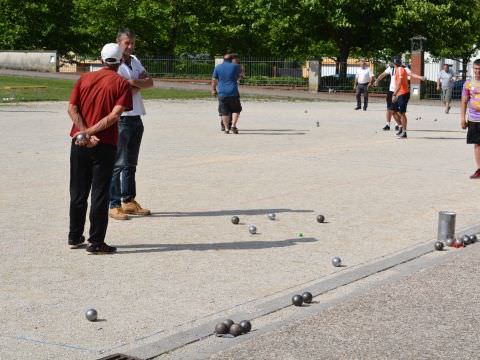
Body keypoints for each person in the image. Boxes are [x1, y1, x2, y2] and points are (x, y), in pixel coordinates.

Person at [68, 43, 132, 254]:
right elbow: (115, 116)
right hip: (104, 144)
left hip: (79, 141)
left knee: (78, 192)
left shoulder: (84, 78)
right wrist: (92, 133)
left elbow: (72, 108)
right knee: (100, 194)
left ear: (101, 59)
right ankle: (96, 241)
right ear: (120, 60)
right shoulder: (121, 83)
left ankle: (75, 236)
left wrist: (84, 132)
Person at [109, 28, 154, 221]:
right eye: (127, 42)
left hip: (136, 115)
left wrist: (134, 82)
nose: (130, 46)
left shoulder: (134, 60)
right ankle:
.....
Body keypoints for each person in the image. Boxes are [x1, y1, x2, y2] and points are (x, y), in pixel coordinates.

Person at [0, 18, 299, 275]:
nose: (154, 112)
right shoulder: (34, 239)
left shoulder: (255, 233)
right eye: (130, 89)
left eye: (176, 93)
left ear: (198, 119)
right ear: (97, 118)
.....
- _What is required_: Copy all lines above where "shoulder" is present.

- _Reply to the task_:
left shoulder: (84, 78)
right shoulder: (121, 83)
left shoulder: (134, 60)
right shoulder: (34, 239)
left shoulder: (255, 233)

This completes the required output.